The Battle of Mayar was fought between the mujahideen led by Syed Ahmad Barelvi and the Barakzai forces led by Sardar Sultan Mohammad Khan, the Sikh-appointed governor of Peshawar, at Mayar in October 1830. The battle was a major victory for Tariqah-i-Muhammadiyah movement and resulted in the capture of Peshawar by mujahideen.

==Background==
Syed Ahmad Barelvi was a Muslim reformer from Rai Bareli and a major figure of Tariqah-i-Muhammadiyah, an Islamic revivalist movement which sought to establish an Islamic state in South Asia.
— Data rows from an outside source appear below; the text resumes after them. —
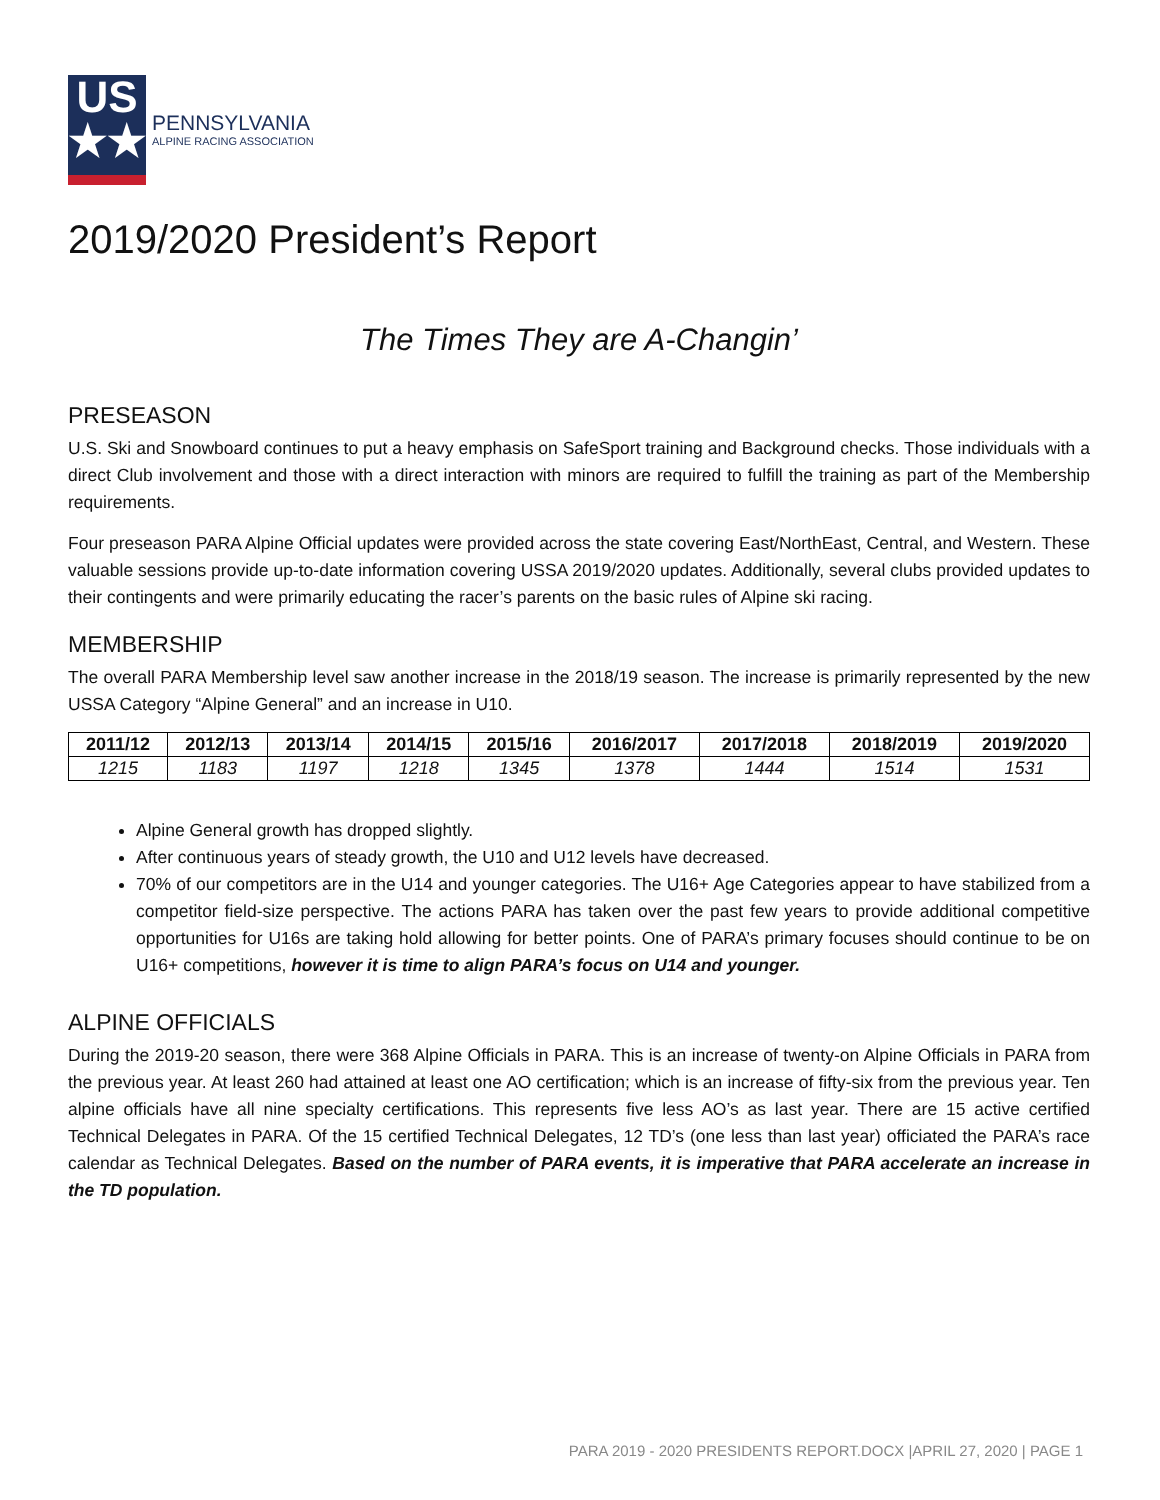US
★★★
PENNSYLVANIA
ALPINE RACING ASSOCIATION
2019/2020 President’s Report
The Times They are A-Changin’
PRESEASON
U.S. Ski and Snowboard continues to put a heavy emphasis on SafeSport training and Background checks. Those individuals with a direct Club involvement and those with a direct interaction with minors are required to fulfill the training as part of the Membership requirements.
Four preseason PARA Alpine Official updates were provided across the state covering East/NorthEast, Central, and Western. These valuable sessions provide up-to-date information covering USSA 2019/2020 updates. Additionally, several clubs provided updates to their contingents and were primarily educating the racer’s parents on the basic rules of Alpine ski racing.
MEMBERSHIP
The overall PARA Membership level saw another increase in the 2018/19 season. The increase is primarily represented by the new USSA Category “Alpine General” and an increase in U10.
| 2011/12 | 2012/13 | 2013/14 | 2014/15 | 2015/16 | 2016/2017 | 2017/2018 | 2018/2019 | 2019/2020 |
| --- | --- | --- | --- | --- | --- | --- | --- | --- |
| 1215 | 1183 | 1197 | 1218 | 1345 | 1378 | 1444 | 1514 | 1531 |
Alpine General growth has dropped slightly.
After continuous years of steady growth, the U10 and U12 levels have decreased.
70% of our competitors are in the U14 and younger categories. The U16+ Age Categories appear to have stabilized from a competitor field-size perspective. The actions PARA has taken over the past few years to provide additional competitive opportunities for U16s are taking hold allowing for better points. One of PARA’s primary focuses should continue to be on U16+ competitions, however it is time to align PARA’s focus on U14 and younger.
ALPINE OFFICIALS
During the 2019-20 season, there were 368 Alpine Officials in PARA. This is an increase of twenty-on Alpine Officials in PARA from the previous year. At least 260 had attained at least one AO certification; which is an increase of fifty-six from the previous year. Ten alpine officials have all nine specialty certifications. This represents five less AO’s as last year. There are 15 active certified Technical Delegates in PARA. Of the 15 certified Technical Delegates, 12 TD’s (one less than last year) officiated the PARA’s race calendar as Technical Delegates. Based on the number of PARA events, it is imperative that PARA accelerate an increase in the TD population.
PARA 2019 - 2020 PRESIDENTS REPORT.DOCX |APRIL 27, 2020 | PAGE 1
In order to achieve the objectives, he declared jihad against the Sikh Empire in 1826, and made Peshawar Valley as the centre of his movement. From start he had to face the opposition of both the Sikh armies and the local Pashtun tribesmen, who disliked the introduction of taxation and Barelvi's prohibition of certain Pashtun traditions considered un-Islamic by the movement. The most notable opponent of Barelvi's movement was Sultan Mohammad Khan, who had been tributary of Ranjit Singh since 1823. His betrayal to Ahmad Barelvi at the Battle of Shaidu (1827) cost the mujahideen 6,000 lives. In October 1830 Ahmad Barelvi decided to march against him to take over control of Peshawar.

== Battle ==
Syed Ahmad Barelvi left his cannons at Amb and marched with 3,000 mujahideen to Mayar, where he faced a much larger Barakzai force consisting of 12,000 men and 6 cannons. The battle started early in the morning and lasted for several hours. After a severe fight Sultan Mohammed Khan fled, leaving behind 80 dead. The mujahideen casualties at the battlefield were 28, with an additional 10 being killed in other places.

Following the battle, Ahmad Barelvi gathered 7,000 of his Hindustani mujahideen and local tribesmen and moved to Peshawar. After a long series of negotiations Sultan Mohammed Khan agreed to surrender control of the city to Barelvi. In return Barelvi maintained him as the governor on the condition of paying tribute, despite the protests by his close companions who considered Sultan Mohammad Khan as unreliable. Barelvi stayed at Peshawar for three weeks and after finalising affairs returned to Charsadda in November, leaving behind Maulvi Mazhar Ali Khan as his deputy. Now Barelvi was in the control of whole of Peshawar Valley as well as parts of Hazara, and took the title of khalifa.

== Aftermath ==
The Barelvi's decision to keep Sultan Mohammed Khan on his position proved to be a grave mistake as in November he planned a conspiracy against Barelvi's followers in Peshawar and elsewhere, resulting in the massacre and assassinations of hundreds of mujahideen. This incident caused Barelvi to lose hopes of establishing a foothold in Peshawar and he moved with the remaining mujahideen to Balakot, where he was killed fighting against the Sikh forces in the month of May next year.